Here's to the Ladies Who Sing Sondheim, Starring Lansbury, Monk, Russell, McKechnie, Walsh and More By Kenneth Jones
April 7, 2008
The promise of Angela Lansbury reuniting with the songs of Stephen Sondheim would seem to be reason enough to fight your way into the sold-out April 7 Broadway concert, The Ladies Who Sing Sondheim. But the benefit for The Acting Company also has the glitter of Jenna Russell, Donna McKechnie, Debra Monk and more stars who have sung the composer-lyricist's work.
The 7 PM songbook concert conceived and directed by Tony Award winner John Doyle (Company, Sweeney Todd) is a sell-out partly because of the rare chance to see octogenarian superstar Lansbury - who won a Tony playing Mrs. Lovett in Sondheim's Sweeney Todd in 1979 - sing. (No stranger to composer-lyricist Sondheim, Lansbury also starred in the cult favorite, Anyone Can Whistle, by Sondheim and Arthur Laurents, and as Rose in the first Broadway revival of Sondheim, Laurents and Jule Styne's Gypsy in 1974).
A spokesman for Patti LuPone - Broadway's current Momma Rose in Gypsy - told Playbill.com on Sunday that the actress (an alumna of The Acting Company) would have to sit out the Monday concert; she's under the weather. Likewise, Laura Benanti (Louise in the current Gypsy) also pulled out at the last minute due to illness.
Ticket holders are in for surprises, Playbill.com has learned. A handful of other ladies (including Tony nominee Barbara Walsh and Tony winner Donna McKechnie) and one gentleman (Company Tony nominee Raul Esparza) who sang Sondheim songs on Broadway are expected to jump into the concert.
Walsh was Joanne in Doyle's Company and is currently Desiree in A Little Night Music at Centerstage in Baltimore. McKechnie appeared in the original Company and was Sally in Paper Mill Playhouse's Follies.
Also on the concert's bill at the Gerald Schoenfeld Theatre are Russell (the British star who is now playing Dot in Broadway's Sunday in the Park With George), Monk (currently of Curtains, who played salty Joanne in 1995's Company on Broadway); and Myers, who played Marta in the original Company.
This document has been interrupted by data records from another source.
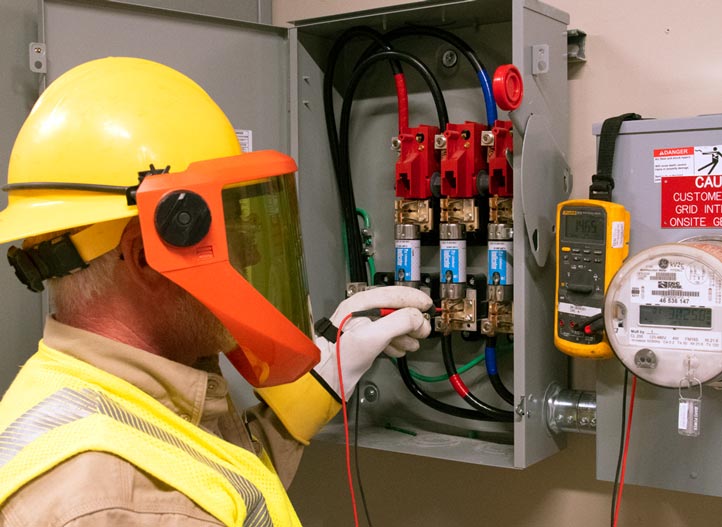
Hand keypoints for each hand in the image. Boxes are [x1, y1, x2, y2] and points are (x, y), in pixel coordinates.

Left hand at [313, 286, 432, 399]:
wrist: (327, 378)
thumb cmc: (342, 356)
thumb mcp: (374, 336)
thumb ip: (399, 322)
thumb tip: (418, 317)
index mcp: (360, 303)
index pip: (393, 293)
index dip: (413, 299)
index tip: (427, 305)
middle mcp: (361, 311)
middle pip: (394, 308)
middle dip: (411, 319)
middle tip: (423, 329)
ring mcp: (363, 325)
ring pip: (392, 323)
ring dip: (406, 332)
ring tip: (414, 342)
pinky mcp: (364, 339)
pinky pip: (386, 335)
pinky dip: (396, 341)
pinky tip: (399, 349)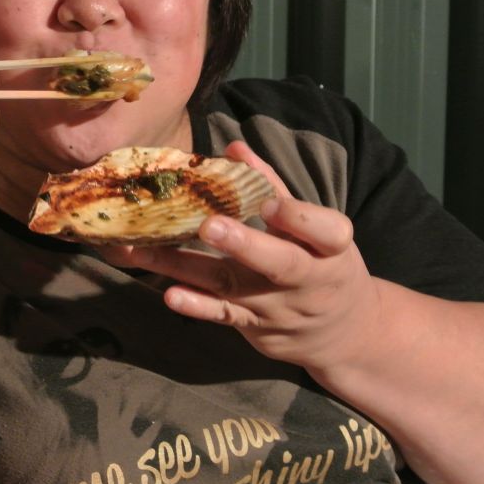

Also sweetening the evening are Heather Laws (Amy of Doyle's Company), Leenya Rideout (Jenny of Doyle's Company), Rebecca Loeb and Jessica Phillips. Summer Boggess (currently playing cello in Tell Me on a Sunday at the Laurie Beechman Theatre) will play cello. Doyle will play host.
*
Mary-Mitchell Campbell, the music supervisor of Doyle's Company, for which she won a Drama Desk for her orchestrations, is the concert's music director.
Here's how The Acting Company bills the show: "Angela Lansbury is back on Broadway singing Sondheim with...other Broadway notables, in a star-studded event directed and hosted by Tony-winner John Doyle, who weaves together a glorious songbook."
Sondheim is the Pulitzer Prize-honored, Tony Award-winning composer lyricist who wrote lyrics for West Side Story, but broke further ground writing music and lyrics for the musicals Company, Follies, A Little Night Music, Pacific Overtures, Sweeney Todd and Sunday in the Park With George. His other scores include A Funny Thing Happened on the Way to the Forum, Bounce, Passion, Merrily We Roll Along, Into the Woods and Anyone Can Whistle.
The Ladies Who Sing Sondheim will benefit The Acting Company, the not-for-profit touring troupe founded in 1972 by John Houseman and current producing director Margot Harley with members of the first graduating class of Juilliard's Drama Division. Alumni members include Kevin Kline, Patti LuPone, David Schramm, Jesse L. Martin, Keith David, Lorraine Toussaint, David Ogden Stiers, Mary Lou Rosato, Lisa Banes, Derek Smith, Frances Conroy, Dennis Boutsikaris, Jeffrey Wright and Rainn Wilson.
The Ladies Who Sing Sondheim ticket prices range $101.50-$251.50. The Gerald Schoenfeld Theatre is at 236 W. 45th Street.
For more information visit www.theactingcompany.org.
*
The Acting Company gives young actors the chance to perform classic works, and exposes underserved communities to theatre. The troupe has performed 129 productions for over two million people in 48 states and nine foreign countries.
In the 2007-08 season, the company presented Shakespeare's The Tempest and Moby Dick Rehearsed, Orson Welles' stage adaptation of the classic novel by Herman Melville, directed by Casey Biggs. The 2008-09 season will feature Shakespeare's Henry V (co-produced by The Guthrie Theatre) and the world premiere of The Spy, an adaptation of a James Fenimore Cooper novel, directed by the Guthrie's John-Miller Stephany.